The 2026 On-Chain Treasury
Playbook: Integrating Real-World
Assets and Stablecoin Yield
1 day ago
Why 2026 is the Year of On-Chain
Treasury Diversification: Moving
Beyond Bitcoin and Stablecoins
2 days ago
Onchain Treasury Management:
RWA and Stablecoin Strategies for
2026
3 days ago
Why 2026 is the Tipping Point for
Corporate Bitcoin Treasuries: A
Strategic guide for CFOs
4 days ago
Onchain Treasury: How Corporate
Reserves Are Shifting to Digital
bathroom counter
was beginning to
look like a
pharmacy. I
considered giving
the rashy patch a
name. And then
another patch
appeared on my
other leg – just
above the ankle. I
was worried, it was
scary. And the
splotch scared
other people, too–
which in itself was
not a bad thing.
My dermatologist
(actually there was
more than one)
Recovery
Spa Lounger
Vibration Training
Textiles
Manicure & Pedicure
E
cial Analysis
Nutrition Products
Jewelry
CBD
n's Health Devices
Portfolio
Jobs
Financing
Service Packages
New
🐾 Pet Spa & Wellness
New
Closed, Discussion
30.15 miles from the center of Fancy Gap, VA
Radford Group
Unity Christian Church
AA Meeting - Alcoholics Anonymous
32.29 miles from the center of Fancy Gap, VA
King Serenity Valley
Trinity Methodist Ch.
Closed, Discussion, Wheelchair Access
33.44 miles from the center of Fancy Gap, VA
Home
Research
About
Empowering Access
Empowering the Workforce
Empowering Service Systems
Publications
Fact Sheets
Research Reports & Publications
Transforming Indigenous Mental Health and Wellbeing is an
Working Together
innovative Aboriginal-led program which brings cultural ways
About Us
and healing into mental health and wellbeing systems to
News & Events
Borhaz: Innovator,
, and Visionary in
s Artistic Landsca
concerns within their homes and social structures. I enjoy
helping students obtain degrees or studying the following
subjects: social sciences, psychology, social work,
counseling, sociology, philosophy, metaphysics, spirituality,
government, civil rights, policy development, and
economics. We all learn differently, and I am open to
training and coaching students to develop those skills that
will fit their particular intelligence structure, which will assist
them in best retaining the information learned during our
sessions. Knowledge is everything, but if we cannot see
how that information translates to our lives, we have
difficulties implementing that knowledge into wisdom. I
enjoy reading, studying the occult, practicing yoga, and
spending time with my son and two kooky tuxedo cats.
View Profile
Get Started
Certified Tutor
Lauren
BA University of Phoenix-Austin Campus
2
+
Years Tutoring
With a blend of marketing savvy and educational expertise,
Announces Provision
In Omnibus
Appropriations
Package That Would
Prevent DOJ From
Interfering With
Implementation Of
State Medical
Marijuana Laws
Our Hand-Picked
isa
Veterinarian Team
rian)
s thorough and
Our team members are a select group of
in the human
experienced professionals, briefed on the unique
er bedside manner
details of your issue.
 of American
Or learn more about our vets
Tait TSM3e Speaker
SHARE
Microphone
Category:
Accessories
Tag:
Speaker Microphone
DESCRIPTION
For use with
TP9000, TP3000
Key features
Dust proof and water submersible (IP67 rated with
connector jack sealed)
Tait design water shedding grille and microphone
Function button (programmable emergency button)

**EXERCISE INSTRUCTIONS**
Starting at the line above that contains "View Profile", write out each line exactly until the line that contains "Interfering With" has been written, and stop there.

**REPLY TO THE EXERCISE**
View Profile
Get Started
Certified Tutor
Lauren
BA University of Phoenix-Austin Campus
2
+
Years Tutoring
With a blend of marketing savvy and educational expertise,
Announces Provision
In Omnibus
Appropriations
Package That Would
Prevent DOJ From
Interfering With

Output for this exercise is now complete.